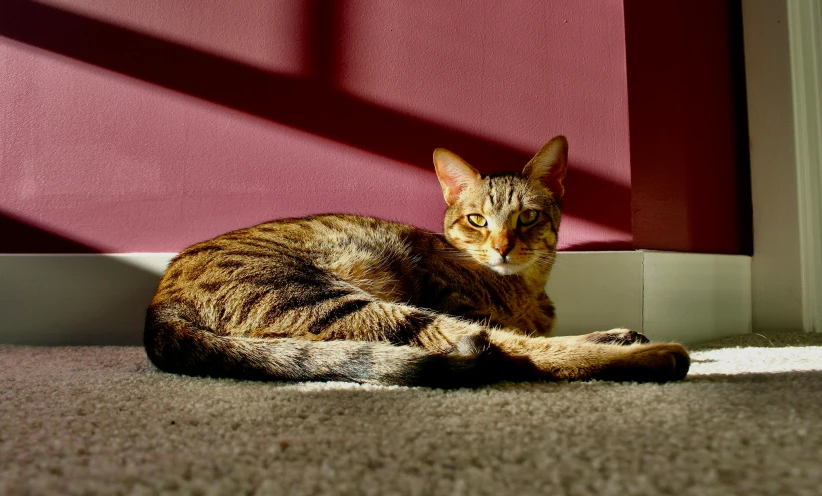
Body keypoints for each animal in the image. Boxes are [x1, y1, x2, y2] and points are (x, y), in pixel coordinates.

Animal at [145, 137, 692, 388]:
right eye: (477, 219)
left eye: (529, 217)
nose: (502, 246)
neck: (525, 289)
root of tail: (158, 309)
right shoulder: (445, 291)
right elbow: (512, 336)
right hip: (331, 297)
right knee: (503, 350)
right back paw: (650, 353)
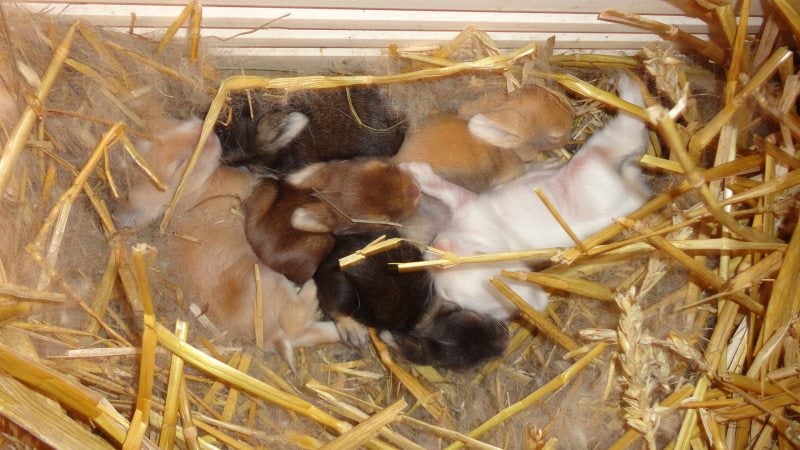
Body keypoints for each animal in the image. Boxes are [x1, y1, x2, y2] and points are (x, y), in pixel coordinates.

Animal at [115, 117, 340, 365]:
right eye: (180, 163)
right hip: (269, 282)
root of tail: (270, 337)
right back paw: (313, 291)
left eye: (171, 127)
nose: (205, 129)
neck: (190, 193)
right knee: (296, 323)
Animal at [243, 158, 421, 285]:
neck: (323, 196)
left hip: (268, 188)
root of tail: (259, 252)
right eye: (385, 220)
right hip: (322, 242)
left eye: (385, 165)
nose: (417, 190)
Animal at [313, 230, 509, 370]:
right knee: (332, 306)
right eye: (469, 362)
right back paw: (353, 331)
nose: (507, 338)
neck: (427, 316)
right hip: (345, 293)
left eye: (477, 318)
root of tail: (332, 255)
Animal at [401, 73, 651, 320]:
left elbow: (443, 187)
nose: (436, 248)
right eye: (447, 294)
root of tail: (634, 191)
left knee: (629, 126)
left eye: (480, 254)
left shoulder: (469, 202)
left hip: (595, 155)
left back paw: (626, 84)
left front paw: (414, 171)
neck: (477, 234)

********************

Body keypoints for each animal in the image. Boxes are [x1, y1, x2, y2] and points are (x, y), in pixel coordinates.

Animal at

********************

- _Exercise directions_
Start with the line above that contains "right eye: (180, 163)" and end with the line that contains "neck: (477, 234)". Write out those lines exactly, and only those.

- _Output_
right eye: (180, 163)
right hip: (269, 282)
root of tail: (270, 337)
right back paw: (313, 291)
left eye: (171, 127)
nose: (205, 129)
neck: (190, 193)
right knee: (296, 323)
Animal at [243, 158, 421, 285]:
neck: (323, 196)
left hip: (268, 188)
root of tail: (259, 252)
right eye: (385, 220)
right hip: (322, 242)
left eye: (385, 165)
nose: (417, 190)
Animal at [313, 230, 509, 370]:
right knee: (332, 306)
right eye: (469, 362)
right back paw: (353, 331)
nose: (507, 338)
neck: (427, 316)
right hip: (345, 293)
left eye: (477, 318)
root of tail: (332, 255)
Animal at [401, 73, 651, 320]:
left elbow: (443, 187)
nose: (436, 248)
right eye: (447, 294)
root of tail: (634, 191)
left knee: (629, 126)
left eye: (480, 254)
left shoulder: (469, 202)
left hip: (595, 155)
left back paw: (626, 84)
left front paw: (414, 171)
neck: (477, 234)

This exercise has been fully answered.